Many forecasters are citing the recent surge as support for projections of sustained growth at around 3 percent starting later this year. It's worth pointing out, however, that this has been true at virtually every point in this expansion. Ever since the recovery began, most forecasters have the economy picking up speed in the next couple of quarters with the easing of headwinds that have been temporarily restraining growth. My own forecasts (at least initially) followed this script as well.
CR Note: I was forecasting 2% in 2013, as were several key forecasters.  So not everyone was overly optimistic last year.

Lacker:
Although consumption grew rapidly at the end of last year, we have seen similar surges since the last recession, only to see spending return to a more moderate trend. Consumer spending trends are likely to depend on whether the dramatic events of the last few years are only a temporary disturbance to household sentiment or if they instead represent a more persistent shift in attitudes about borrowing and saving. At this point, I am inclined toward the latter view.
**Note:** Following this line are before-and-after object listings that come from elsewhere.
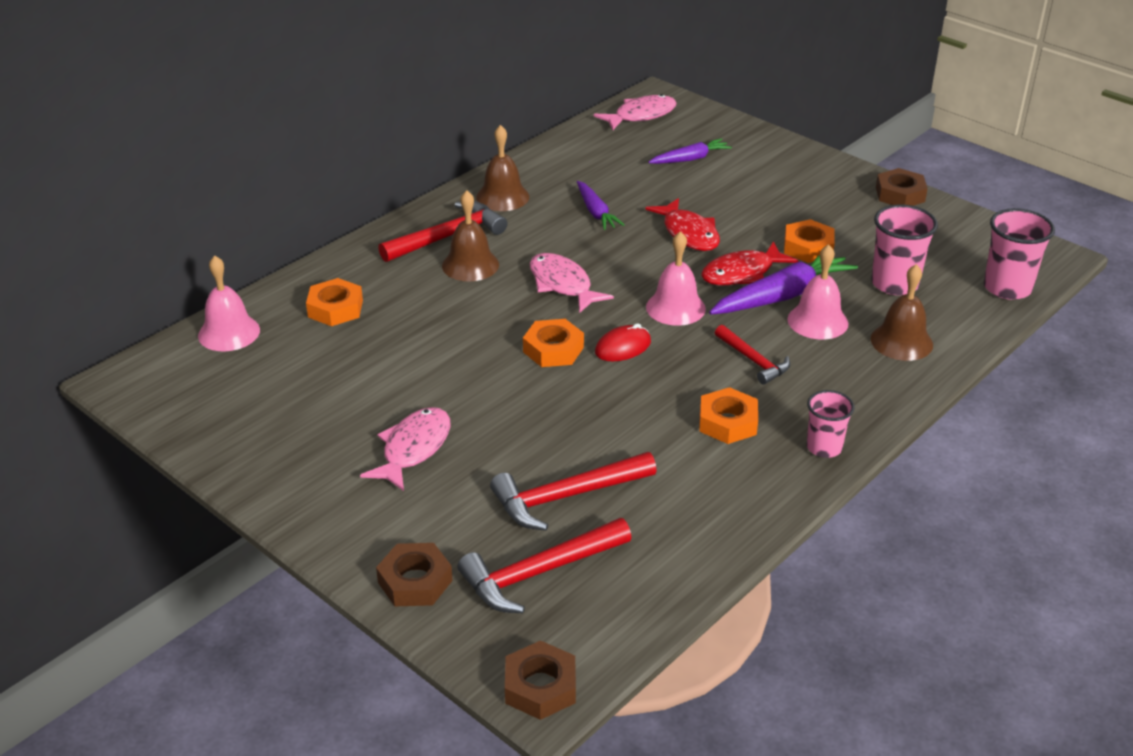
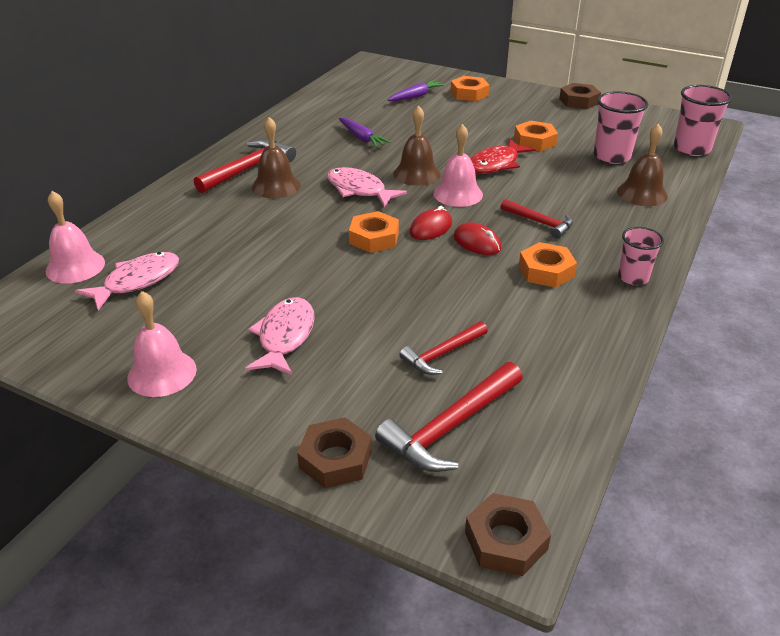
camera: 15 degrees left, 0 degrees up
orange nut [306,278,363,326] -> orange nut moved to [450,76,489,101]
brown bell [476,125,529,211] -> brown bell moved to [393,106,441,186]
red hammer [490,452,657,531] -> red hammer [399,321,488,375], size x0.63
pink fish [594,94,677,130] -> pink fish moved to [75,252,179,311]
red fish [645,198,720,251] -> none
purple carrot [709,255,858,315] -> none
pink bell [787,244,848,340] -> pink bell moved to [127,291,197,397]
none -> red mouse [454,223,502,255]

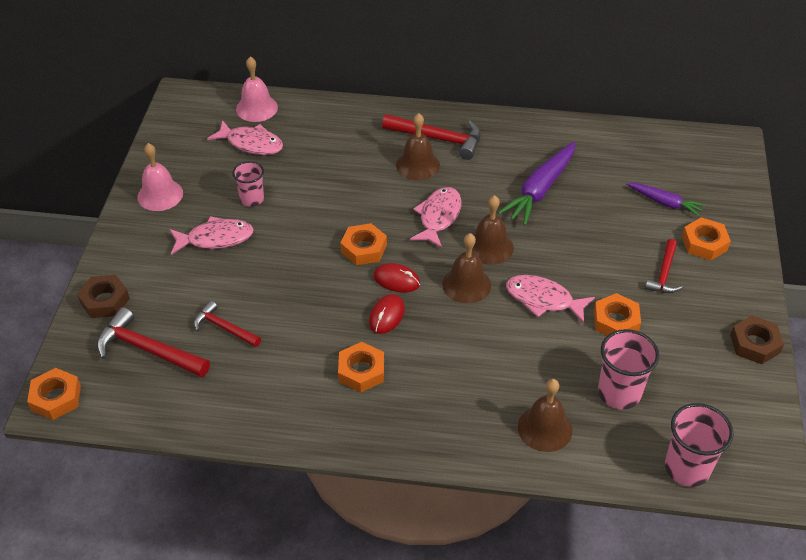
camera: 70 degrees right, 10 degrees up
purple carrot [339,118,390,147] -> purple carrot [498,141,575,226], size x1.68
pink bell [434,124,483,207] -> brown bell [442,233,491,303]
brown nut [465,493,551,576] -> orange nut [27,368,81,420]
red fish [470,139,536,173] -> pink fish [506,275,595,323]
red hammer [501,199,573,239] -> red hammer moved to [645,239,682,293]
pink cup [618,227,664,285] -> pink cup moved to [232,161,264,207]

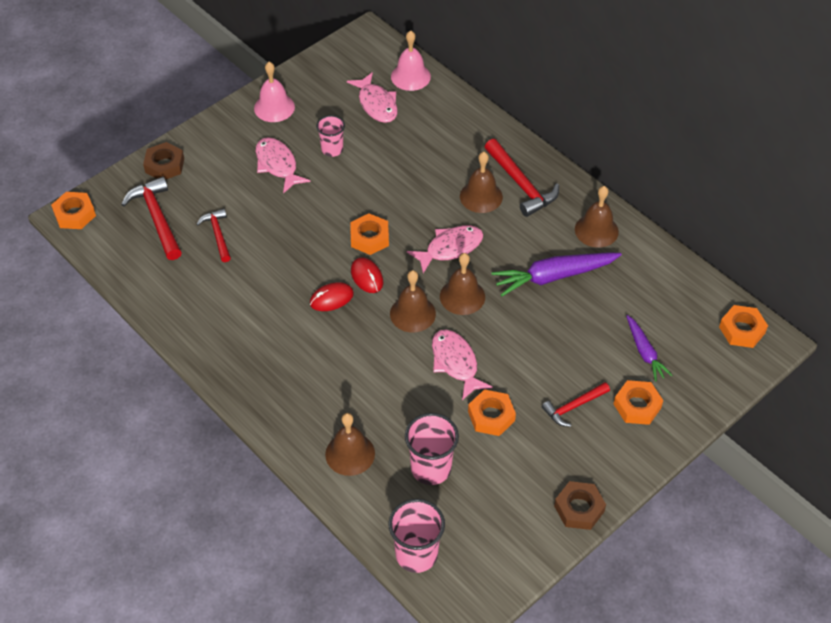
camera: 40 degrees right, 5 degrees up
pink fish [169,216,254,255] -> pink fish turned 150 degrees counterclockwise [255,137,310,193]
orange nut [338,342,384,392] -> orange nut moved to [719,305,768,348]
none -> brown bell [575,186,619,248]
Businesses also appear to be quite reticent to hire and invest. A widely followed index of small business optimism fell sharply during the recession and has only partially recovered since then. Interestingly, when small business owners were asked about the single most important problem they face, the most frequent answer in the latest survey was "government regulations and red tape." This observation accords with reports we've been hearing from many business contacts for several years now. They've seen a substantial increase in the pace of regulatory change and a substantial increase in uncertainty about the shape of new regulations. Both are said to discourage new hiring and investment commitments.
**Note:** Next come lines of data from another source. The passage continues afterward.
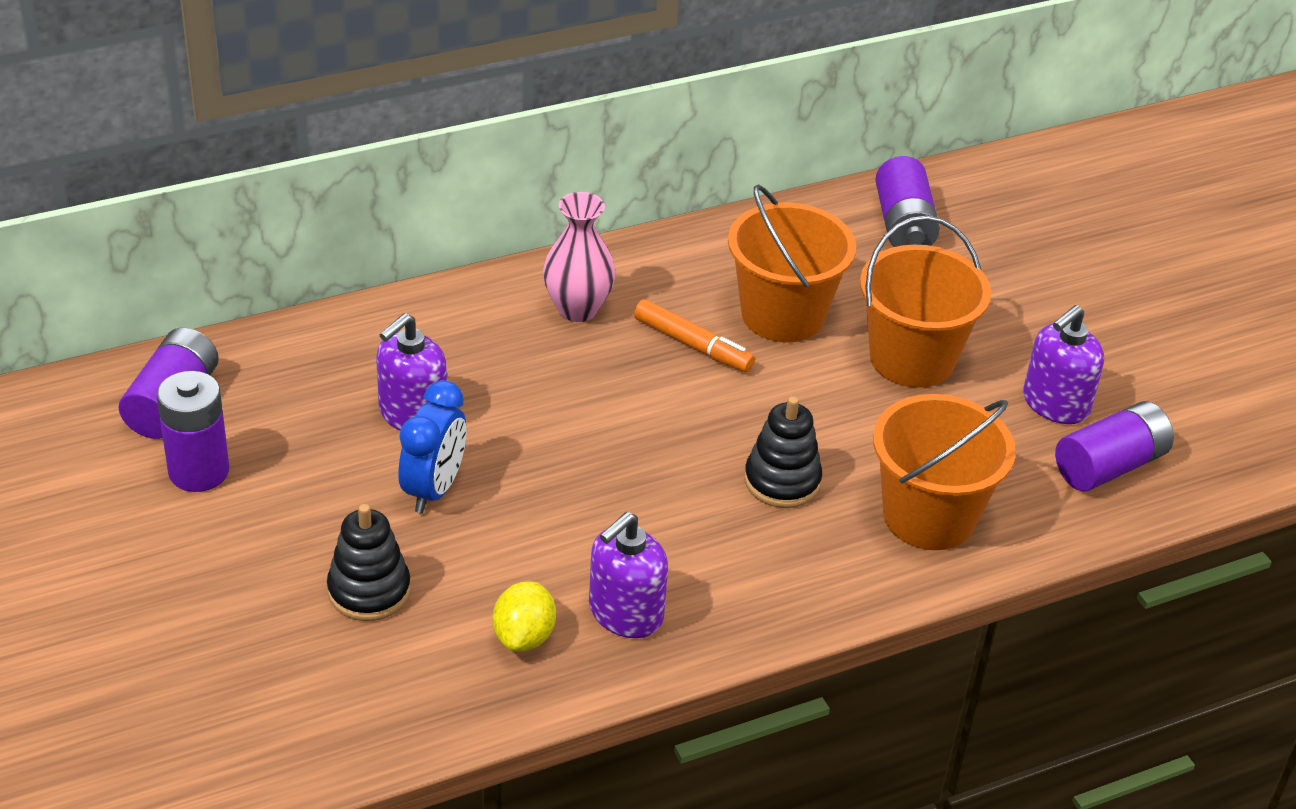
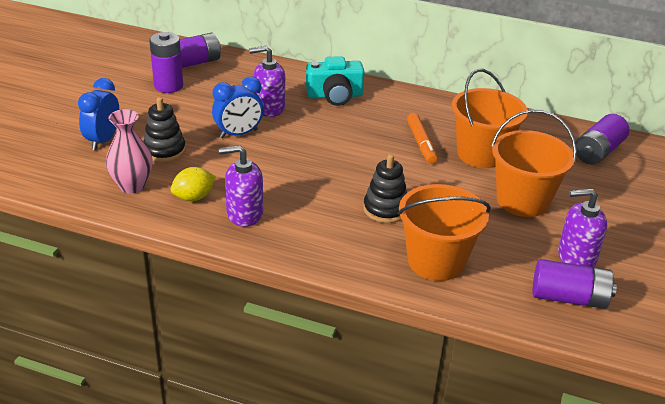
camera: 45 degrees right, 5 degrees down
pink vase [543,192,616,322] -> pink vase moved to [106,109,153,193]
none -> blue clock [78,78,119,150]
none -> turquoise camera [306,56,365,106]

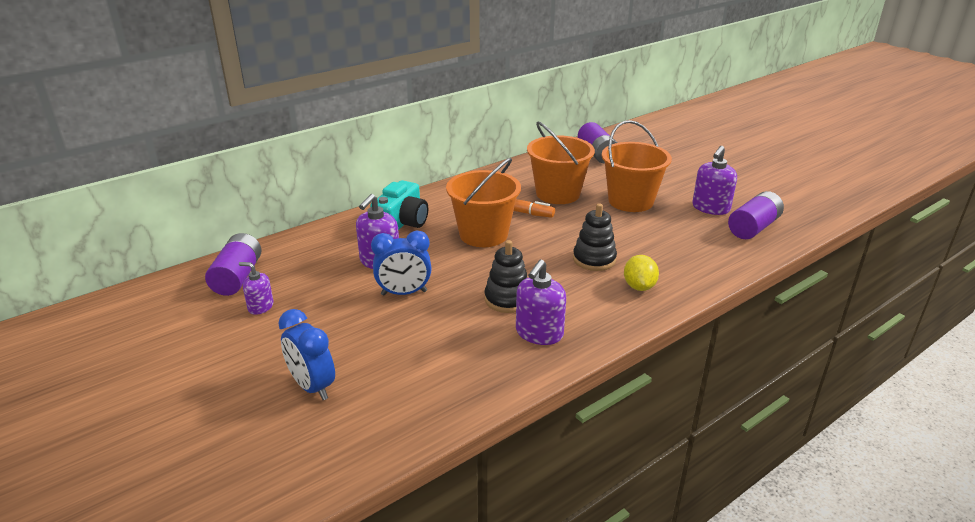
camera: 55 degrees left, 5 degrees down
pink vase [106,109,153,193] -> none
black stacking toy [143,97,186,162] -> black stacking toy moved to [484,240,528,313]
purple battery [149,32,183,93] -> purple soap dispenser [239,262,274,315]
yellow lemon [170,167,216,201] -> yellow lemon moved to [624,255,659,291]
blue clock [212,77,264,138] -> blue clock turned 75 degrees clockwise [371,231,432,296]
orange bucket [398,184,491,281] -> orange bucket moved to [446,158,521,247]

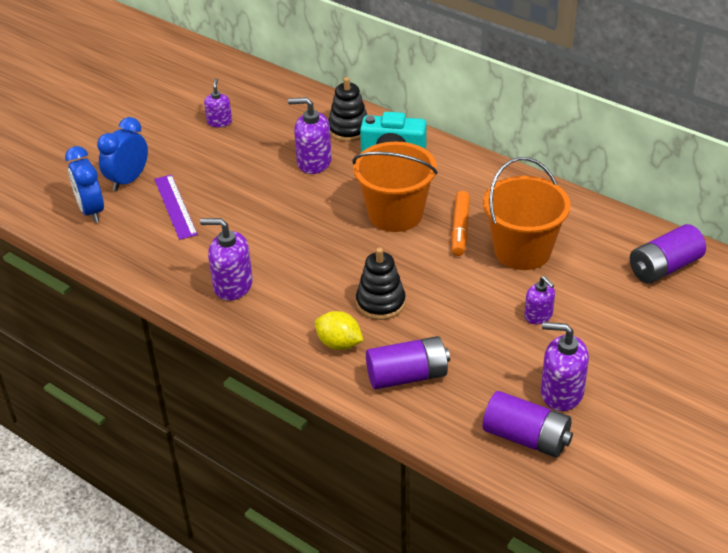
camera: 75 degrees right, 10 degrees up
purple battery [205,233,262,296] -> purple battery moved to [366,336,450,389]
blue clock [371,231,432,296] -> blue clock moved to [65,146,104,223]
black stacking toy [484,240,528,313] -> black stacking toy moved to [328,77,367,142]
orange bucket [602,120,672,212] -> purple soap dispenser [524,276,555,324]
yellow lemon [624,255,659,291] -> yellow lemon turned 45 degrees clockwise [315,311,363,350]
none -> purple ruler [154,175,198,240]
Lacker is referring to the NFIB index. What he fails to mention is that during good times, small business owners complain about "government regulations and red tape". This is usually a good sign.  It could be a bad sign this time, but I expect small business growth to improve in 2014.

Lacker:
I've discussed consumer spending and business investment, which together account for about four-fifths of the economy. Residential investment is one area in which we have seen strong growth. Real residential investment increased by more than 15 percent in 2012, and through the third quarter of last year it increased at a 12 percent annual rate. Many housing market indicators, such as housing starts and new home sales, remain well below levels that were typical during the expansions of the Great Moderation, so there is a reasonable basis to expect residential investment to continue to grow. But since this category is only 3 percent of GDP, it has only a marginal effect on the overall outlook.
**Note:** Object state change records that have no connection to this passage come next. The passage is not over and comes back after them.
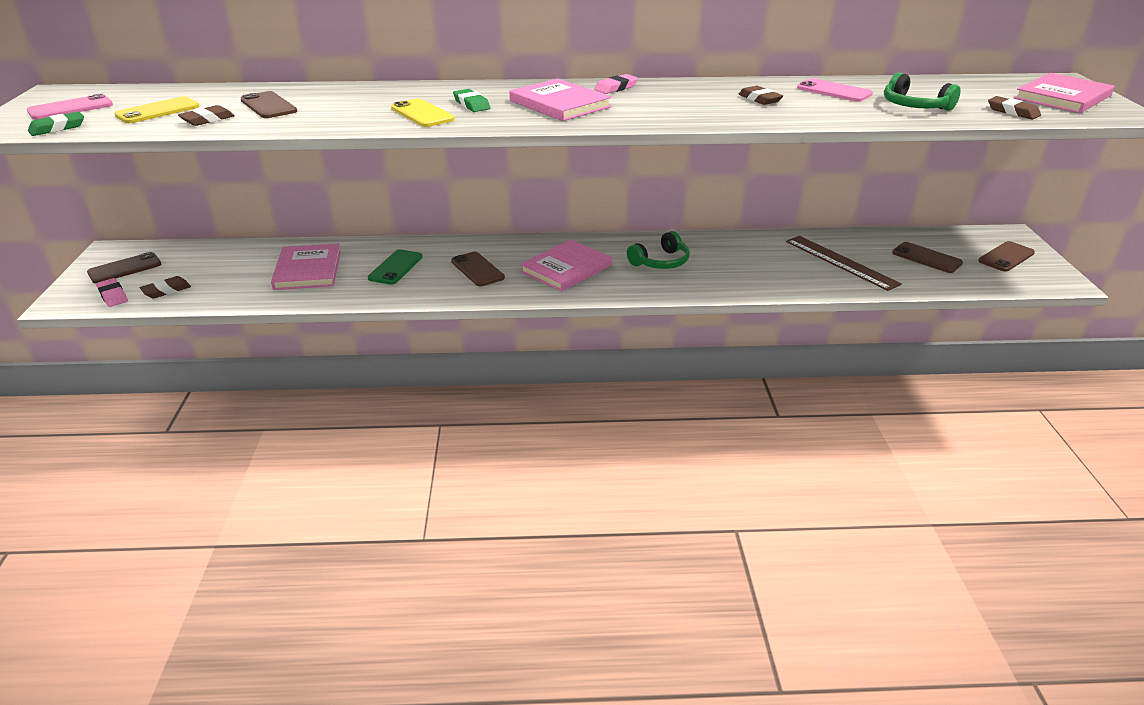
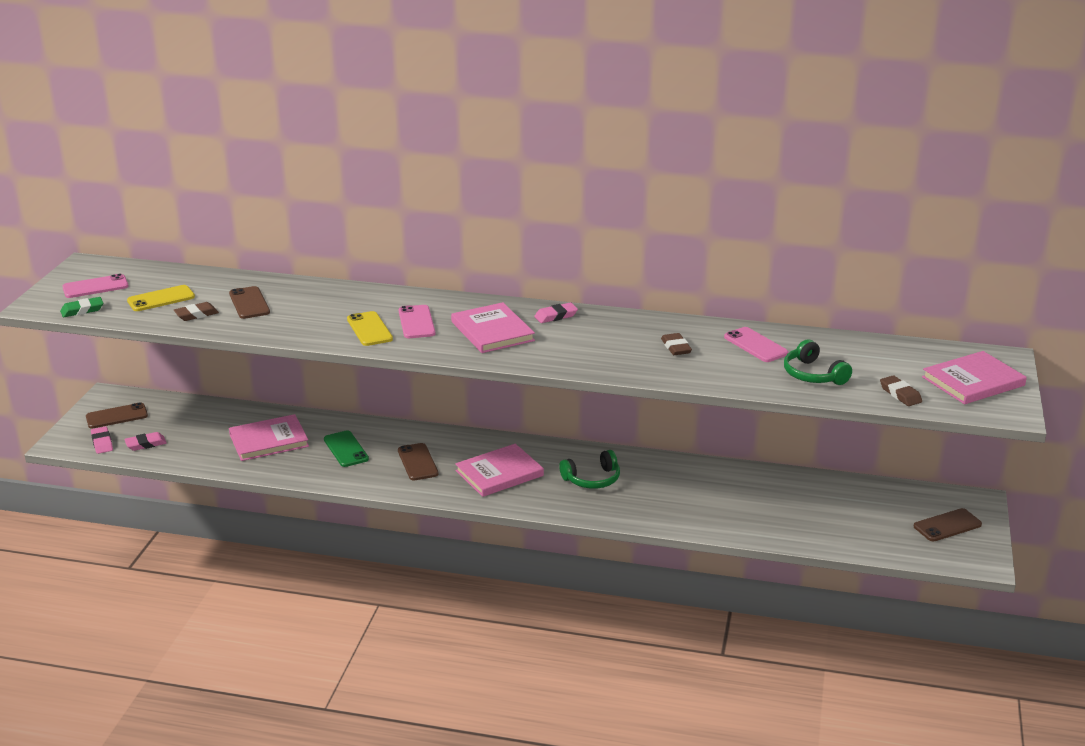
camera: 15 degrees right, 5 degrees down
brown eraser [140,276,191,299] -> pink eraser [124,432,167,451]
pink book [271,243,341,290] -> pink book turned 60 degrees clockwise [229,414,309,461]
green phone [368,249,423,285] -> green phone turned 60 degrees counterclockwise [324,431,369,467]
green eraser [453,89,490,112] -> pink phone [399,305,435,338]
brown ruler [786,236,902,291] -> none
brown phone [892,242,963,273] -> none

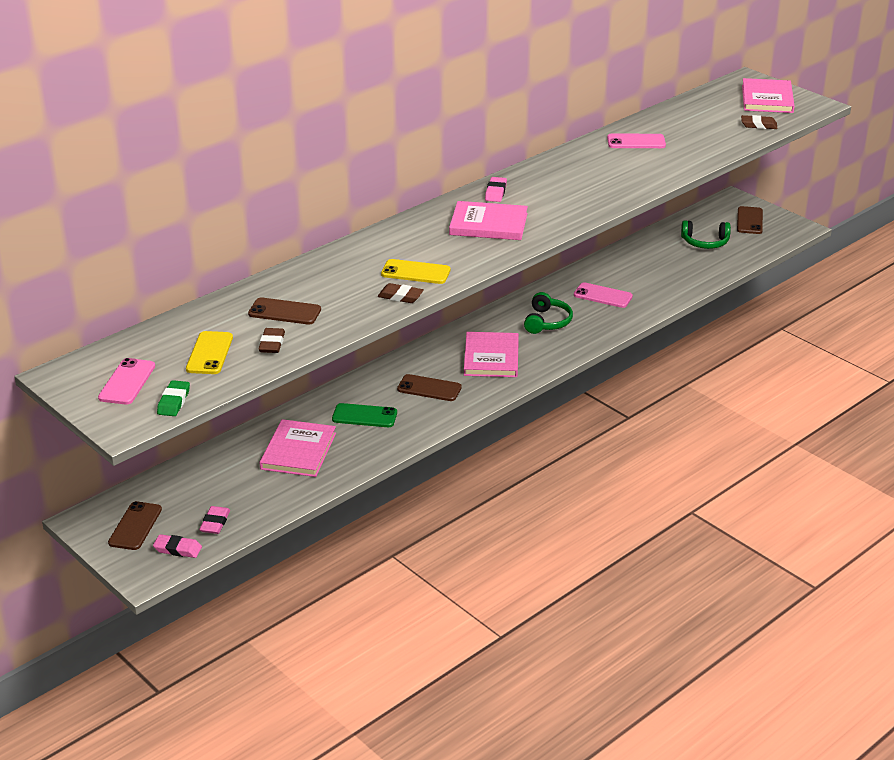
camera: 55 degrees left, 5 degrees up
pink phone [399,305,435,338] -> pink phone moved to [574,282,633,308]
brown eraser [661,333,692,355] -> brown eraser moved to [378,283,423,303]
green headphones [784,339,852,385] -> green headphones moved to [681,220,731,249]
CR: This is something I've been writing about since I started the blog in 2005, but it is worth repeating ... even though Residential Investment usually only accounts for around 4% to 5% GDP (3% right now), it isn't the size of the sector, but the contribution during a recovery that matters - and housing is usually a large contributor to economic and employment growth in a recovery. And there also many ripple effects from housing. (see: Professor Leamer's presentation from the 2007 Jackson Hole Symposium: Housing and the Business Cycle )

Lacker:
Adding up all these categories of spending yields a forecast for GDP growth of just a little above 2 percent — not much different from what we've seen for the last three years.
Could be ... but I'm more optimistic.